阅读文本 ->
********************

[20180812] 今日头条笔试

今日头条AC了前两道,后面一个多小时一道没A出,但是第4题和第5题的测试用例都过了,结果case率0%,哎,凉凉了~~

我分享一下思路,静待大神解惑

1.第一题是一个连通域的问题,找出一个矩阵中有多少个连通域,最大的连通域包含多少个元素

直接dfs解决就可以了(并不会重复,因为检测到1后就设置为0)

java实现

public class TouTiaoqz01 {
    static int cout=0;
    public static void findQ(int i,int j,int[][]a){
        if(i-1>=0&&a[i-1][j]==1){
            cout++;
            a[i-1][j]=0;
            findQ(i-1,j,a);
        }
        if(i-1>=0&&j+1<a[0].length&&a[i-1][j+1]==1){
            cout++;
            a[i-1][j+1]=0;
            findQ(i-1,j+1,a);
        }
        if(j+1<a[0].length&&a[i][j+1]==1){
            cout++;
            a[i][j+1]=0;
            findQ(i,j+1,a);
        }
        if(i+1<a.length&&j+1<a[0].length&&a[i+1][j+1]==1){
            cout++;
            a[i+1][j+1]=0;
            findQ(i+1,j+1,a);
        }
        if(i+1<a.length&&a[i+1][j]==1){
            cout++;
            a[i+1][j]=0;
            findQ(i+1,j,a);
        }
        if(i+1<a.length&&j-1>=0&&a[i+1][j-1]==1){
            cout++;
            a[i+1][j-1]=0;
            findQ(i+1,j-1,a);
        }
        if(j-1>=0&&a[i][j-1]==1){
            cout++;
            a[i][j-1]=0;
            findQ(i,j-1,a);
        }
        if(i-1>=0&&j-1>=0&&a[i-1][j-1]==1){
            cout++;
            a[i-1][j-1]=0;
            findQ(i-1,j-1,a);
        }
    }

    public static void findPQ(int[][]a){
        List<Integer> res= new ArrayList<>();
        for(int i=0;i<a.length;i++){
            for(int j=0;j<a[0].length;j++){
                if(a[i][j]==1){
                    cout=1;
                    a[i][j]=0;
                    findQ(i,j,a);
                    System.out.println(i+","+j+","+cout);
                    res.add(cout);
                }
            }
        }
        System.out.println(res.size()+","+ Collections.max(res));
    }

    public static void main(String[] args) {
        Scanner scanner=new Scanner(System.in);
        int m,n;
        String temp;
        temp=scanner.nextLine();
        String[] mn=temp.split(",");
        m=Integer.parseInt(mn[0]);
        n=Integer.parseInt(mn[1]);
        int a[][]=new int[m][n];
        for(int i=0;i<m;i++){
            temp=scanner.nextLine();
            String[] str=temp.split(",");
            for(int j=0;j<n;j++){
                a[i][j]=Integer.parseInt(str[j]);
            }
        }
        findPQ(a);
    }
}

2. 第二道题是一个合并线段的问题

先对线段的头坐标排序,然后遍历一遍就可以了

python实现

def merge_tuple(tuple_list):
    tuple_list=sorted(tuple_list,key=lambda x:x[0])

********************

记录信息 ->
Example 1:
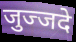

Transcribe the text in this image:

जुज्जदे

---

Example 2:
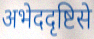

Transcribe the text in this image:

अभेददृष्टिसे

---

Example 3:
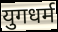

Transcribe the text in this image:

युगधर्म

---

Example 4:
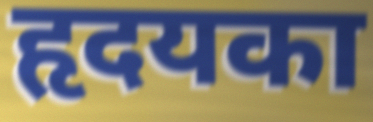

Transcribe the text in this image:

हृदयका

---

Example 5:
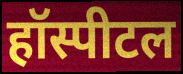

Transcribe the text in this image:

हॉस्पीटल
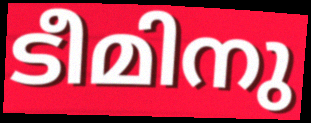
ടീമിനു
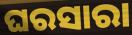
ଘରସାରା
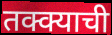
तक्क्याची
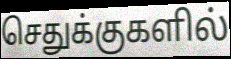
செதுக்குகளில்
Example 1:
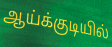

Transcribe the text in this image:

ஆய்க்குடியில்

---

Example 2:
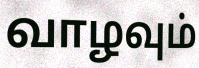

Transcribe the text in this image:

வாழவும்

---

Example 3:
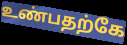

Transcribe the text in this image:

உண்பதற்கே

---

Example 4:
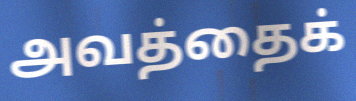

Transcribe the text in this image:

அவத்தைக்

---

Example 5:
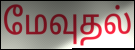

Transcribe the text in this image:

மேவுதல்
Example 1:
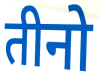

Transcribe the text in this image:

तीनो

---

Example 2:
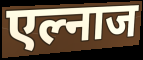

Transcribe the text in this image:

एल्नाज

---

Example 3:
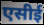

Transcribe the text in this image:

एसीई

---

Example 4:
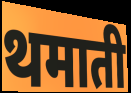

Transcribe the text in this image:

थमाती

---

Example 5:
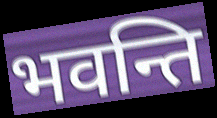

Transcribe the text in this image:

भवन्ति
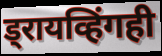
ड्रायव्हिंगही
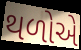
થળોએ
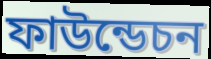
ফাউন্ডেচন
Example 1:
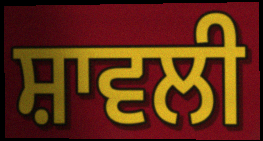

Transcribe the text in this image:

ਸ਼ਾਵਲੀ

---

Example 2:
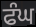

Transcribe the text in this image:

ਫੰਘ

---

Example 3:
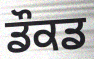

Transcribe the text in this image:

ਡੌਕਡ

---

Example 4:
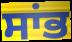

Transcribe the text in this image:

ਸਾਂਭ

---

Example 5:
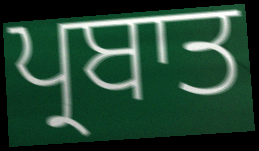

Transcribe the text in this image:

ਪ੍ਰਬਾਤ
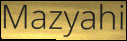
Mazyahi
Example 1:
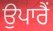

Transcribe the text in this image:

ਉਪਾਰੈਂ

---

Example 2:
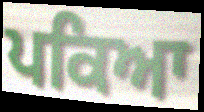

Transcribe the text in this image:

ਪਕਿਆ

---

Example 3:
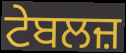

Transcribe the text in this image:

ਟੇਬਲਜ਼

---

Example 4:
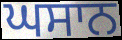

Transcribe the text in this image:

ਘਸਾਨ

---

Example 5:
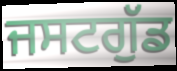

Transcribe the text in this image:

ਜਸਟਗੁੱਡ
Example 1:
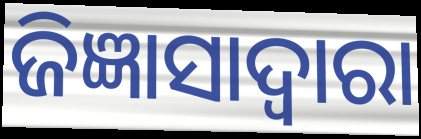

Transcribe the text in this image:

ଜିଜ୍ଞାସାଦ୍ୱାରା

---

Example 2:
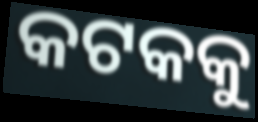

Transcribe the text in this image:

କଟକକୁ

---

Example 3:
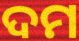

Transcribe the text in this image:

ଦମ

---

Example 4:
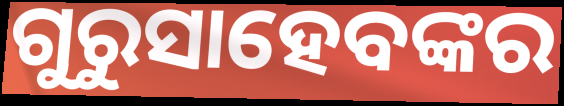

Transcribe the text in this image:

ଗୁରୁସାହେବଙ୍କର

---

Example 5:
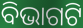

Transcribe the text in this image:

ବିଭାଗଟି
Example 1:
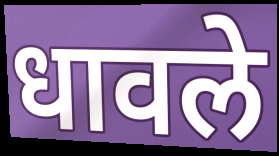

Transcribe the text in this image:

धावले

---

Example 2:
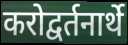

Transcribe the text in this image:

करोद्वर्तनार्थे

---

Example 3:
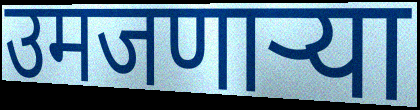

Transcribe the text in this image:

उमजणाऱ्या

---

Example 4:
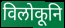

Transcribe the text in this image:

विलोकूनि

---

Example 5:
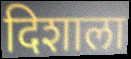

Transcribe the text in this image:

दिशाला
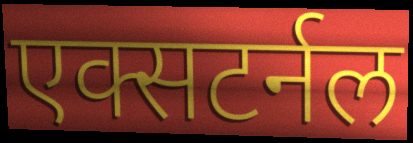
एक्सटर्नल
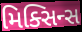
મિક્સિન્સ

********************

问题与任务 ->
(a) 根据关于今日头条笔试的这篇帖子，回答下列问题：
(i) 发帖者在笔试中 AC 了哪几道题？
(ii) 第一题的解法是什么？
(iii) 第二题的解法中，首先对什么进行排序？
(b) 请续写这篇关于今日头条笔试的帖子，从其最后一行之后接着写。

输出结果 ->
(a)
(i) 前两道题。
(ii) 直接用 dfs 解决。
(iii) 线段的头坐标。

(b)
    res=[]
    i=0
    while i<len(tuple_list):
        start_index=tuple_list[i][0]
        end_index=tuple_list[i][1]
        while i<len(tuple_list) and end_index>=tuple_list[i][0]:
            end_index=max(end_index,tuple_list[i][1])
            i+=1
        res.append((start_index,end_index))
    print(';'.join(str(item[0])+','+str(item[1]) for item in res))

if __name__=='__main__':
    m=input()
    tuple_list=[]
    for i in range(int(m)):
        s=input()
        temp=s.split(';')
        for item in temp:
            index=item.split(',')
            tuple_list.append((int(index[0]),int(index[1])))
    merge_tuple(tuple_list)

3. 从一个数组中找出两个不相交的子集,使得这两个子集的和相等,找出全部满足条件子集对
这是我对第3道题的理解,没想出来怎么解

4.找出两个数组的对应下标相等的子集a,b,并且满足max(a)<min(b)
这道题我的思路就是将问题分解为两部分,一部分为窗口长度(1层for循环),一部分为对指定窗口长度进行遍历,计算满足条件的个数(知道会超时,但是竟然case%=0%)

def find_num(a,b,i):
    res=0
    for j in range(len(a)):
        if j+i<=len(a) and max(a[j:j+i])<min(b[j:j+i]):
            res+=1
    return res

def find_max(a,b):
    cout=0
    for i in range(1,len(a)+1):
        cout+=find_num(a,b,i)
    return cout

if __name__=='__main__':
    n=input()
    a_str=input()
    b_str=input()
    a=[int(i) for i in a_str.split(' ')]
    b=[int(i) for i in b_str.split(' ')]
    print(find_max(a,b))

5. 给出一些线段,从中选取尽量多的线段,并使得选取的线段不重叠
很明显用dp+for解决,测试案例也通过了,但是case%=0%

def find_max(st_list):
    st_list=sorted(st_list,key=lambda x:x[0])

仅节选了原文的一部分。